Trois adolescentes se jettent sur lui pour obtenir un selfie. «J’ai a-do-ré votre livre, m’sieur». Présent pour la 3ème fois dans la 1ère sélection du Goncourt, et donc dans la liste des auteurs lus pour le Goncourt des Lycéens, dont 20 Minutes est partenaire, David Foenkinos affrontait jeudi, comme 11 autres auteurs, les questions de plusieurs centaines d’élèves chargés d’élire leur lauréat le 18 novembre prochain.

L’occasion de revenir avec lui sur le succès de Charlotte, un hommage personnel à l’artiste Charlotte Salomon, assassinée en 1943 à Auschwitz.
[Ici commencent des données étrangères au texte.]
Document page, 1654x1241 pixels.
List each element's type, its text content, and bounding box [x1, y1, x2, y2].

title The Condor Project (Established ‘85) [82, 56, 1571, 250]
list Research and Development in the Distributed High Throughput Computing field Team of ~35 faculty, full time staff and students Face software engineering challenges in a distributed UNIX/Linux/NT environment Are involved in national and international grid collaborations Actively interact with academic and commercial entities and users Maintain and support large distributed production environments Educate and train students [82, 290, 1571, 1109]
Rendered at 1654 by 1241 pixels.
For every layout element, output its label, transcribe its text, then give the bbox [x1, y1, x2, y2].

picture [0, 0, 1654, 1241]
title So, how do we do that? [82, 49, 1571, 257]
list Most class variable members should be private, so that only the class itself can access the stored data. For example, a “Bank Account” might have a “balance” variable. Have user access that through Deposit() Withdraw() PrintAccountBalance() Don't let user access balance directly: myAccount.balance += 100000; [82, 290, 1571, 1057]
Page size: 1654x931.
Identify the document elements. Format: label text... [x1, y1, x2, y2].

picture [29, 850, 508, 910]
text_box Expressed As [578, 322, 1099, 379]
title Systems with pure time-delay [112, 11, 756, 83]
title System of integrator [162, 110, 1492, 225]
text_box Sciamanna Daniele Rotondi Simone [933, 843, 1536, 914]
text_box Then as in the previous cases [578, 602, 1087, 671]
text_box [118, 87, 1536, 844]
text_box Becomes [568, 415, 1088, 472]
>> Rentrée littéraire: On a lu… «Charlotte» de David Foenkinos

Vous êtes dans les secondes listes du Goncourt et du Renaudot, les libraires plébiscitent votre livre, numéro 1 de leur palmarès, la critique est séduite. Cette rentrée littéraire vous réussit plutôt bien…

Ce livre pouvait paraître tellement différent de mes autres livres. J’ai fait le livre que je voulais faire. Dans sa forme, dans le ton. J’apparais dans le livre à la première personne. J’ai pensé à certains moments que ce serait un livre confidentiel. Et c’est mon plus gros démarrage… C’est aussi la fois où j’étais le plus heureux d’être sur la liste du Goncourt parce que je me suis dit que tous les jeunes allaient découvrir cette femme qui peut aussi être un exemple pour eux. Sa vie est parlante à cet âge-là, où on peut souvent être dans la souffrance. Avant d’être rattrapée par la barbarie, elle va surmonter des difficultés et chercher une grande force de lumière, ce qu’elle a de plus beau en elle, pour pouvoir créer. 

Les lycéens vous applaudissent, réclament des selfies, des dédicaces. Comment vivez-vous cet accueil?

Il y a cinq ans, c’était très, très surprenant! L’accueil est tellement chaleureux, ils sont hyper mignons. Les écrivains ne sont pas habitués à être applaudis comme ça. A vrai dire j’aurais adoré, à 16 ou 17 ans, pouvoir rencontrer de vrais écrivains, comme la littérature au lycée, ce n’est que des auteurs morts. Et heureusement qu’il y a un peu d’excitation parfois sur les écrivains, c’est tellement rare. Ça nous fait du bien, aussi. Et puis quand je vendais très peu de livres, à la parution de la Délicatesse, le Goncourt des Lycéens lui a donné beaucoup de lumière, je dois beaucoup à ce prix. 

Leur approche, leurs questions sont différentes?

Souvent originales. Une m’a dit, «qu’est-ce que vous diriez à quelqu’un qui est sceptique sur votre livre?» C’est drôle comme question. J’ai aussi été très surpris par une jeune fille qui a parlé de la violence du grand-père à l’égard de Charlotte, ce qui est très subtil dans le livre. Ça fait cinq semaines que je rencontre des lecteurs, personne n’avait évoqué ça. Et ce n’est jamais anodin.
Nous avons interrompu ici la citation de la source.